▶ **WORK REQUIRED**
Leaving out the pictures, please retype each record exactly.

▶ **GIVEN RECORDS**
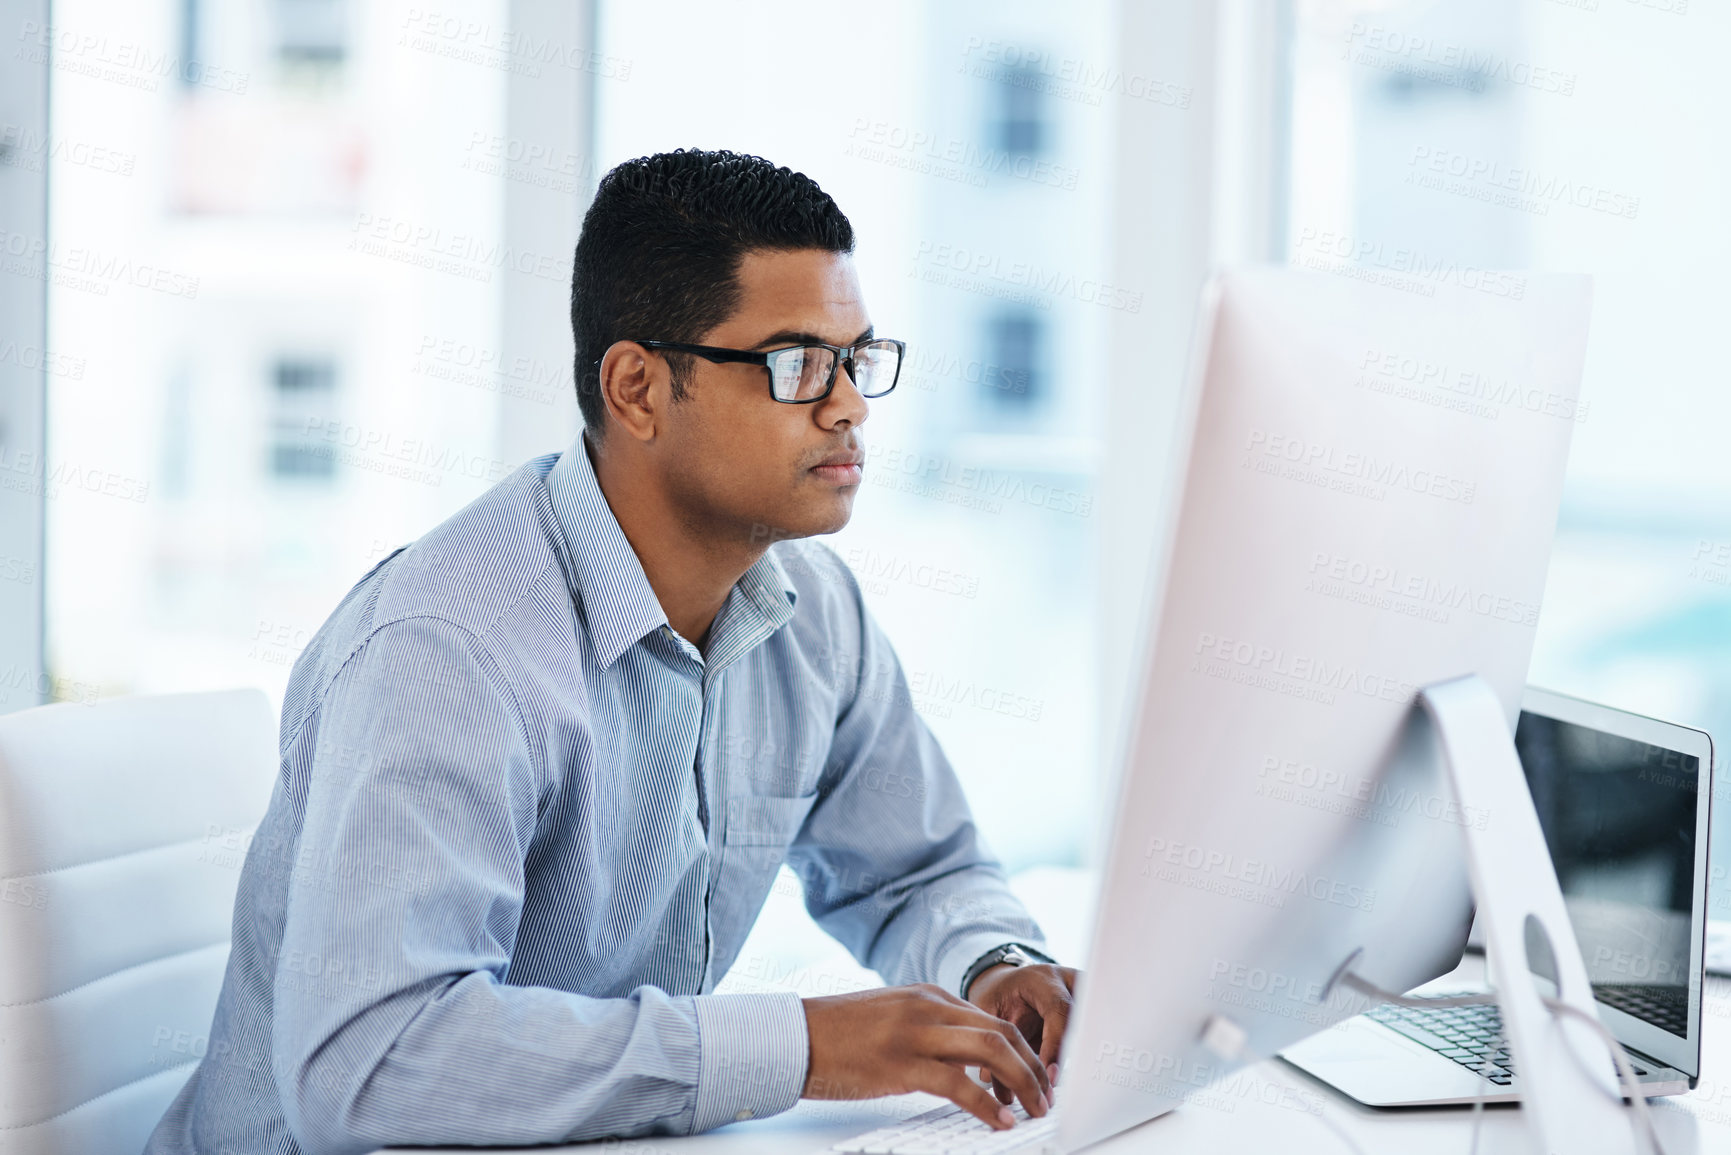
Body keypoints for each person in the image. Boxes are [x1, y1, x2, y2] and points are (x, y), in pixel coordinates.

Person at [147, 148, 1076, 1155]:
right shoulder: (448, 648)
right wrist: (800, 1046)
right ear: (637, 388)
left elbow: (913, 872)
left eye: (860, 359)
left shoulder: (813, 612)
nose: (848, 404)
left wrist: (998, 965)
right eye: (800, 363)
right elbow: (374, 1062)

▶ **TASK OUTPUT**
Body keypoints for each person in the image. Boxes are [x1, y1, x2, y2] and points are (x, y), in pixel coordinates.

Person at [147, 148, 1076, 1155]:
right shoulder: (448, 648)
right wrist: (800, 1046)
right ear: (637, 388)
left elbow: (913, 872)
left eye: (860, 359)
left shoulder: (813, 612)
nose: (848, 404)
left wrist: (998, 965)
right eye: (800, 363)
right elbow: (374, 1062)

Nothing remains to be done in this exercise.